Когда они вошли, Костя поинтересовался:

– Вы что, весь Эрмитаж осмотрели?

– Ты видела этого шутника? – вознегодовала Лилька. – Весь! Сорок минут простояли в очереди на набережной. Ветер сегодня знаешь какой?

– Мы только поздних французов и посмотрели, – сказала Инесса.

– Совершенно я без ног, – Лилька стаскивала туфли, шарила под вешалкой в поисках тапочек. – Оля ушла? Белье, конечно, не погладила? – Лилька открыла створку шкафа. – Ясное дело, до белья ей тут... Сейчас я быстренько поглажу, и будем обедать. – Включила утюг, заглянула в сервант: – Хлеба мало. Костя, сходи, пожалуйста, за хлебом. Мелочь у тебя есть? Куда я девала свою сумку? Инна, ты не видела, куда я положила сумку?

Наконец нашла сумку, нашла мелочь, нашла авоську.

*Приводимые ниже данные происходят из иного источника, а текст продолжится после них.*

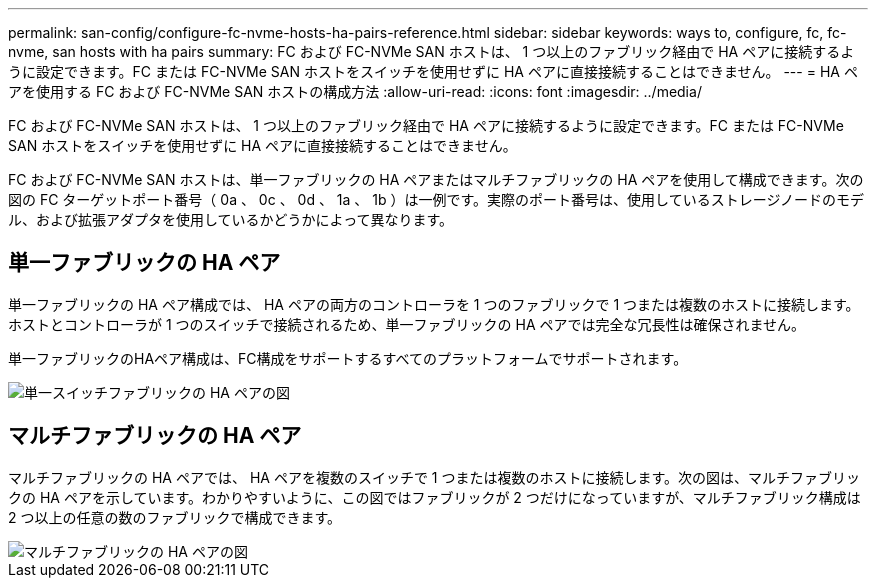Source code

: ---
permalink: san-config/configure-fc-nvme-hosts-ha-pairs-reference.html 
sidebar: sidebar 
keywords: ways to, configure, fc, fc-nvme, san hosts with ha pairs 
summary: FC および FC-NVMe SAN ホストは、 1 つ以上のファブリック経由で HA ペアに接続するように設定できます。FC または FC-NVMe SAN ホストをスイッチを使用せずに HA ペアに直接接続することはできません。 
---
= HA ペアを使用する FC および FC-NVMe SAN ホストの構成方法
:allow-uri-read: 
:icons: font
:imagesdir: ../media/


[role="lead"]
FC および FC-NVMe SAN ホストは、 1 つ以上のファブリック経由で HA ペアに接続するように設定できます。FC または FC-NVMe SAN ホストをスイッチを使用せずに HA ペアに直接接続することはできません。

FC および FC-NVMe SAN ホストは、単一ファブリックの HA ペアまたはマルチファブリックの HA ペアを使用して構成できます。次の図の FC ターゲットポート番号（ 0a 、 0c 、 0d 、 1a 、 1b ）は一例です。実際のポート番号は、使用しているストレージノードのモデル、および拡張アダプタを使用しているかどうかによって異なります。



== 単一ファブリックの HA ペア

単一ファブリックの HA ペア構成では、 HA ペアの両方のコントローラを 1 つのファブリックで 1 つまたは複数のホストに接続します。ホストとコントローラが 1 つのスイッチで接続されるため、単一ファブリックの HA ペアでは完全な冗長性は確保されません。

単一ファブリックのHAペア構成は、FC構成をサポートするすべてのプラットフォームでサポートされます。

image::../media/scrn_en_drw_fc-62xx-single-HA.png[単一スイッチファブリックの HA ペアの図]



== マルチファブリックの HA ペア

マルチファブリックの HA ペアでは、 HA ペアを複数のスイッチで 1 つまたは複数のホストに接続します。次の図は、マルチファブリックの HA ペアを示しています。わかりやすいように、この図ではファブリックが 2 つだけになっていますが、マルチファブリック構成は 2 つ以上の任意の数のファブリックで構成できます。

image::../media/scrn_en_drw_fc-32xx-multi-HA.png[マルチファブリックの HA ペアの図]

– Да, еще масла грамм триста. – И достала из-за шкафа гладильную доску. – Когда уж тут размышлять об импрессионизме, реализме, модернизме, – пробормотала она. – То стираешь, то готовишь, то по магазинам бегаешь. Не говоря о том, что ходишь на работу и там, между прочим, оперируешь больных. И ничего удивительного, что в Эрмитаж выбираюсь раз в десять лет, хотя вон он – под боком. Люди, чтоб его посмотреть, с другого конца света едут.

– Не брюзжи, – сказала Инесса. – Давай я лучше подкорочу твое пальто, а то так и не соберемся.

Инесса, стоя перед Лилькой на корточках, намечала нужную длину – Лильке казалось то все еще длинно, то чересчур коротко: «Мои ноги не созданы для мини!» Инесса в конце концов заявила:

– Вот так будет. Гляди – колени закрыты.

– Еще на сантиметр хоть выпусти! – жалобно взмолилась Лилька.

– Никакого сантиметра. Снимай.

– Знаешь, – сказала Лилька, принимаясь гладить, – о чем я всю жизнь мечтала? О шерстяном платье цвета беж. Шерсть должна быть такая мягкая, но толстая, вроде рогожки.